> **Work to be completed**
Given the listing below, write out exactly the lines starting with the line that has "5日热轧卷板价格走势分析" and going on through the line that has "应：中低温锅炉容器板|中厚板|耐磨板|高强", both kept.
───── Data shown
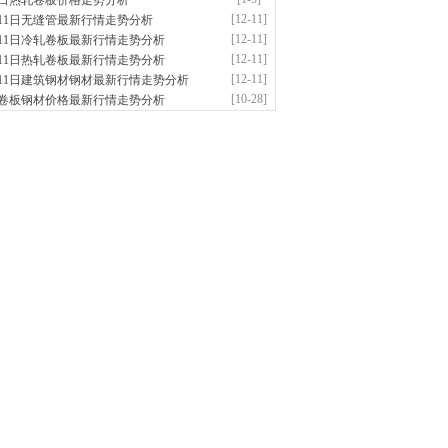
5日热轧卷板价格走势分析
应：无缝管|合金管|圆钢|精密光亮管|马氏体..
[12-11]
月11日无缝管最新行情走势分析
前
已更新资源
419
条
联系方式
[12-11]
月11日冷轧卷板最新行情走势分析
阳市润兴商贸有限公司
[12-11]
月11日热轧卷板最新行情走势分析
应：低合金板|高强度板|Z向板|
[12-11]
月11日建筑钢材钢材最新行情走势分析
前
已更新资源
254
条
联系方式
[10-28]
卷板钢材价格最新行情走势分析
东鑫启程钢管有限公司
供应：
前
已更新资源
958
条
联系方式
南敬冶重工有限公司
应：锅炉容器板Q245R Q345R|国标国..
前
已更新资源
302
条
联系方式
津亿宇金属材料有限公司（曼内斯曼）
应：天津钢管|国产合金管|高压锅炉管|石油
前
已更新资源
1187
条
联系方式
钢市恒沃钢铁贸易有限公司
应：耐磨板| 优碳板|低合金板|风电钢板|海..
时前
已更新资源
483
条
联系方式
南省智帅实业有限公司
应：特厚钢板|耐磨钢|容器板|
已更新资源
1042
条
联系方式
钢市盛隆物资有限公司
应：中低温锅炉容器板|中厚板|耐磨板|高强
──────────
───── Data shown
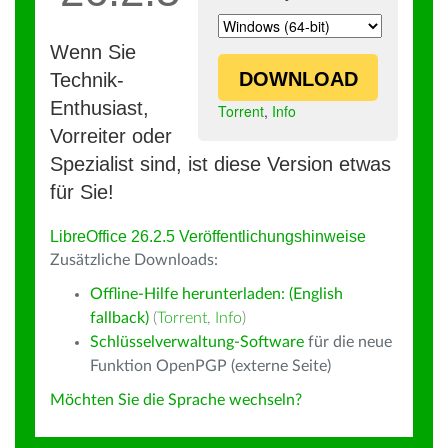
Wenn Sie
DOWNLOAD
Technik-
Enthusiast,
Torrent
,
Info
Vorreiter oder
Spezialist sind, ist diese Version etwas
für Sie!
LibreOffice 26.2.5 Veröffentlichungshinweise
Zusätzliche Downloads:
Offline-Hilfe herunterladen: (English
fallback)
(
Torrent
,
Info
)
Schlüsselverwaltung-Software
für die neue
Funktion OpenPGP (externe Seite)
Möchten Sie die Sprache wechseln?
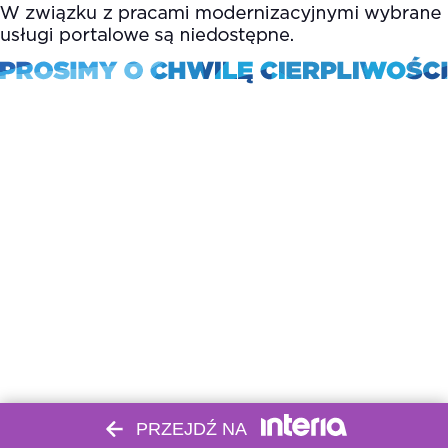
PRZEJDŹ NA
──────────
> **Response box**
5日热轧卷板价格走势分析
应：无缝管|合金管|圆钢|精密光亮管|马氏体..
[12-11]
月11日无缝管最新行情走势分析
前
已更新资源
419
条
联系方式
[12-11]
月11日冷轧卷板最新行情走势分析
阳市润兴商贸有限公司
[12-11]
月11日热轧卷板最新行情走势分析
应：低合金板|高强度板|Z向板|
[12-11]
月11日建筑钢材钢材最新行情走势分析
前
已更新资源
254
条
联系方式
[10-28]
卷板钢材价格最新行情走势分析
东鑫启程钢管有限公司
供应：
前
已更新资源
958
条
联系方式
南敬冶重工有限公司
应：锅炉容器板Q245R Q345R|国标国..
前
已更新资源
302
条
联系方式
津亿宇金属材料有限公司（曼内斯曼）
应：天津钢管|国产合金管|高压锅炉管|石油
前
已更新资源
1187
条
联系方式
钢市恒沃钢铁贸易有限公司
应：耐磨板| 优碳板|低合金板|风电钢板|海..
时前
已更新资源
483
条
联系方式
南省智帅实业有限公司
应：特厚钢板|耐磨钢|容器板|
已更新资源
1042
条
联系方式
钢市盛隆物资有限公司
应：中低温锅炉容器板|中厚板|耐磨板|高强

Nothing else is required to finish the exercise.